D’une façon ou d’une autre, la marche du 16 octobre est le moment clef de la séquence politique, car c’est celui qui montrera le rapport de force central de la société : Macron contre le peuple / le peuple contre Macron. Le peuple ? Oui pas seulement les salariés qui peuvent faire grève (à juste titre), mais aussi les chômeurs avec et sans allocations, les retraités, les étudiants, les lycéens, les précaires, les saisonniers, etc. C’est ici une divergence stratégique de fond. Pour moi, le peuple est le nouvel acteur social et politique de notre époque. Vouloir le confiner dans le rôle de spectateur est une absurde limitation. Elle ne sert que l’adversaire. Et elle ne tient aucun compte de la prise de conscience large qui s’est opérée dans le très grand nombre. C’est lui la société réelle. Il comprend le caractère global de la crise que nous traversons et il sait combien seule une solution globale y répondra. Mais il ne sait par où elle passera. Notre devoir est d’éclairer les chemins et de proposer des déclencheurs.
Le vote en Italie nous déprime de tristesse et d’angoisse. Nous aimons l’Italie d’une façon qui ne s’explique pas toujours rationnellement. Beaucoup la vive comme la nation sœur la plus proche de nous. Nous admirons l’esprit et la créativité italienne. Nous étions tous autrefois en attente d’Italie quand elle avait le plus puissant parti communiste d’Europe de l’Ouest dans une ambiance où la conquête du pouvoir pouvait alors paraître à la fois proche et en même temps définitivement impossible dans le cadre du monde de la guerre froide. Le PCI semblait bloquer sous le plafond de verre des 30% et sa stratégie de « compromis historique » avec la démocratie chrétienne se fracassa dans l’assassinat d’Aldo Moro son leader.
L’angoisse, c’est en voyant se resserrer l’étau autour de nous en Europe. La dynamique de la situation italienne est connue. L’extrême droite a fédéré toutes les extrêmes droites et la droite traditionnelle italienne. En face de cela une « prétendue gauche » à côté de laquelle François Hollande ferait figure de Che Guevara. Dans mon livre « Enquête de gauche » en 2007 je faisais de l’effondrement de la gauche italienne (qui avait alors commencé dans l’auto dissolution du PCI) la raison de mon départ du Parti socialiste. À partir de là, d’étape en étape nous avons construit l’outil qui a permis le score présidentiel du 10 avril 2022 puis la fondation de la NUPES sur une ligne de rupture avec le système qui rejette vers l’extrême droite les masses populaires désorientées par la droitisation de la gauche.

DONNÉES FOURNIES:
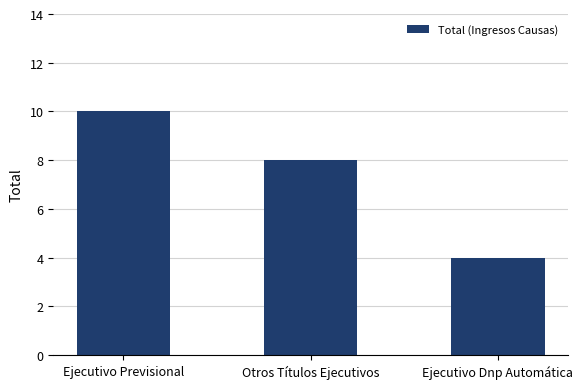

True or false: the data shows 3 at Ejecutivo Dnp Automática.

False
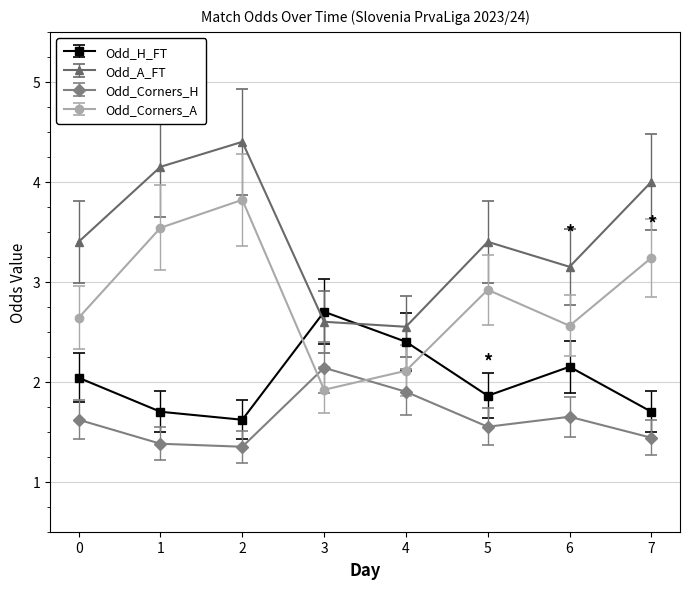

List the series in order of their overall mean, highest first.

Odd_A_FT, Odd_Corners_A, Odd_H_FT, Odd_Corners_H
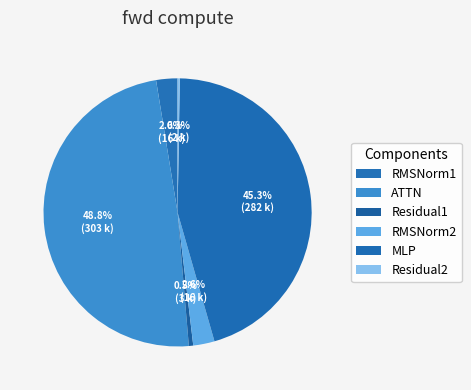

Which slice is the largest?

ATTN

* * *

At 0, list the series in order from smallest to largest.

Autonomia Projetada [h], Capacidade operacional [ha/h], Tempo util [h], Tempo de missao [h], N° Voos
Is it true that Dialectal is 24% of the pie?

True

---

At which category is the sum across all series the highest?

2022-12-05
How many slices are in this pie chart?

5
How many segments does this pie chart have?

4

CONSIGNE 1:
Repère toutes les lignes qui contiennent le mot « series » et recopie-les sans rien changer.
CONSIGNE 2:
Reprends le texte sur la marche du 16 octobre et le vote en Italie, en enchaînant après sa dernière phrase.

RÉPONSE 1:
List the series in order of their overall mean, highest first.
At 0, list the series in order from smallest to largest.
At which category is the sum across all series the highest?

RÉPONSE 2:
La dynamique des évènements en France, pour ce qui concerne le « bloc bourgeois » des diverses droites, se formate sur le modèle italien. Le RN prend lentement mais surement le contrôle du bloc par un effet d’emprise sans contre parade. Les macronistes ont besoin de LR qui ne peut bouger dans ce sens sans se faire dévorer à due concurrence par le RN. Dans cette manœuvre, chacun reprend le vocabulaire et les thèmes du RN pour ne pas être dévoré par lui. Parfois on voit cela aussi par la vieille « gauche » qui après avoir perdu le terrain pense s’y réadapter avec les mots de l’ennemi. Aberrant. Du coup, chacun de ceux-là sert de légume au plat principal.
La différence, c’est notre existence qui ouvre une alternative. D’où l’extrême rage à nous détruire par tous les moyens. Et l’extrême légèreté de ceux qui ne le comprennent pas quoiqu’ils aimeraient hériter du travail accompli par d’autres.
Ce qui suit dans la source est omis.